The ACI comprises ten subindices; three declined in Q1 2024, while the rest showed mild improvement.

An overview of the subindices.

The turnover subindex was down by 14 points from Q4 2024 to 52. This deterioration in sentiment reflects the expectations of the poor summer grains and oilseed harvest in an environment where the input costs remain relatively elevated. This illustrates not only the pressures in the summer crop regions but also the respondents in the livestock industry, who are also challenged by the relatively higher input costs.

The sub-index measuring the volume of export sentiment fell further by 7 points to 35 in Q1 2024. This deterioration in sentiment signals the potential decline in export volumes this year from a record export of US$13,2 billion in 2023. The major challenge is a potentially poor summer grains and oilseed harvest, while the fruit, wines and meat volumes may remain decent. Moreover, the ongoing worries about underperforming ports and railways also added to pessimism.

### Dataset rows
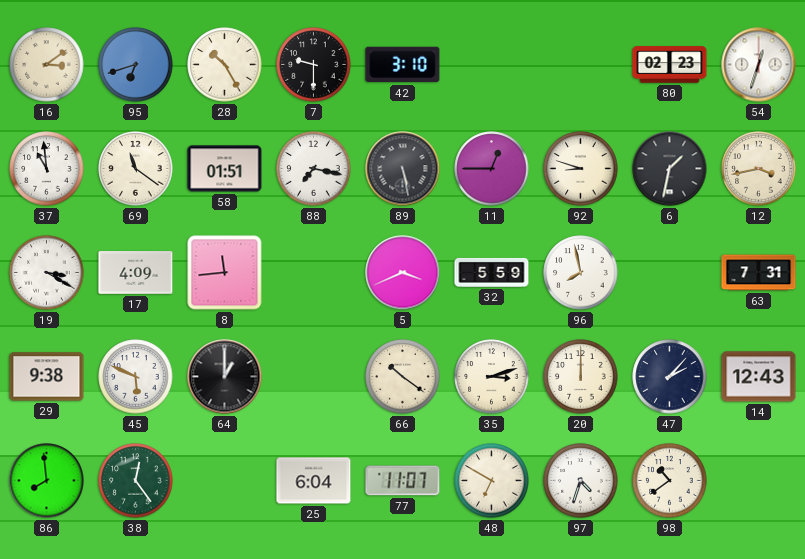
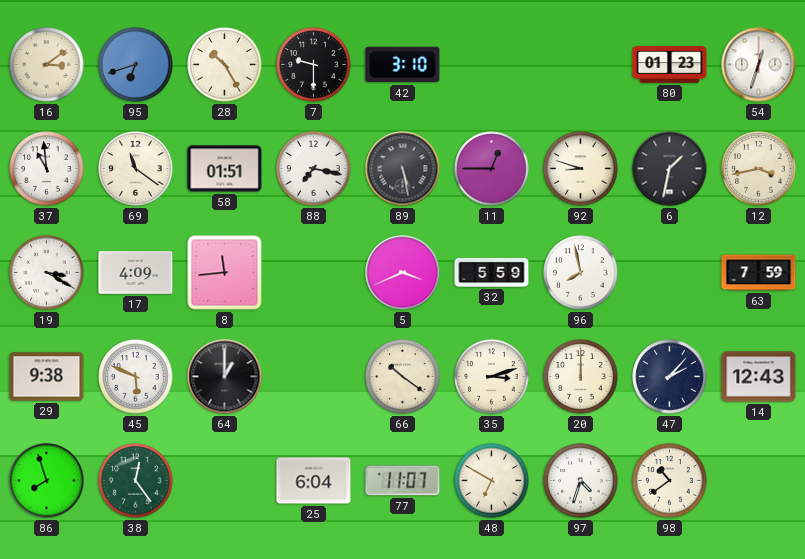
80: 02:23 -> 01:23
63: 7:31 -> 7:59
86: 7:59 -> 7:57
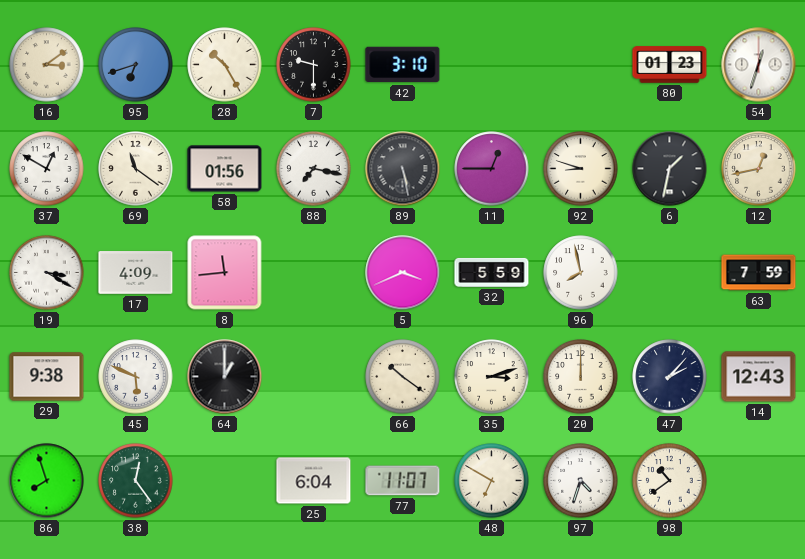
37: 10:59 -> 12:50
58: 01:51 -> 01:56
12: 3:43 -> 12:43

### Required work
A – Rewrite the agricultural confidence passage from "The turnover subindex" up to and including "higher input costs.", substituting "production costs" for every occurrence of "input costs".
B – Carry on the agricultural confidence passage from the point at which it stops.

### Replies
A –
The turnover subindex was down by 14 points from Q4 2024 to 52. This deterioration in sentiment reflects the expectations of the poor summer grains and oilseed harvest in an environment where the production costs remain relatively elevated. This illustrates not only the pressures in the summer crop regions but also the respondents in the livestock industry, who are also challenged by the relatively higher production costs.

B –
The general agricultural conditions subindex fell by 22 points to 18 in Q1 2024, the lowest level since the first quarter of 2016, the time of the last intense El Niño cycle that caused widespread devastation in South Africa. These results are not surprising and mirror the damage the heatwave and the dryness since the start of February have caused in the summer grains and oilseed-producing regions, with crop harvest forecasts also set to be lowered notably in the coming months.

Mild improvements

The net operating income subindex, typically aligned with the turnover, improved slightly by one point from the previous quarter to 48 in Q1 2024. The agribusinesses that primarily operate in financial services were behind this slight improvement.

The market share of the agribusiness subindex is up 6 points from Q4 2023 to 59 in Q1 2024. Except for the respondents in the inputs business, which showed an improvement, most held a generally unchanged view from the previous quarter.

The employment subindex was up by 3 points from Q4 2023 to 50. This was a surprise given the current challenging agricultural production level. It is possible that the employers’ views were influenced by the robust results of Q4 2023, where 920,000 people were employed in primary agriculture, which is 7% up year-on-year and well above the long-term agricultural employment of 793,000.

The capital investments subindex improved by 7 points from Q4 2023 to 50. This likely reflects the investments in alternative energy sources as the sector continues to invest in mitigating the effects of load-shedding.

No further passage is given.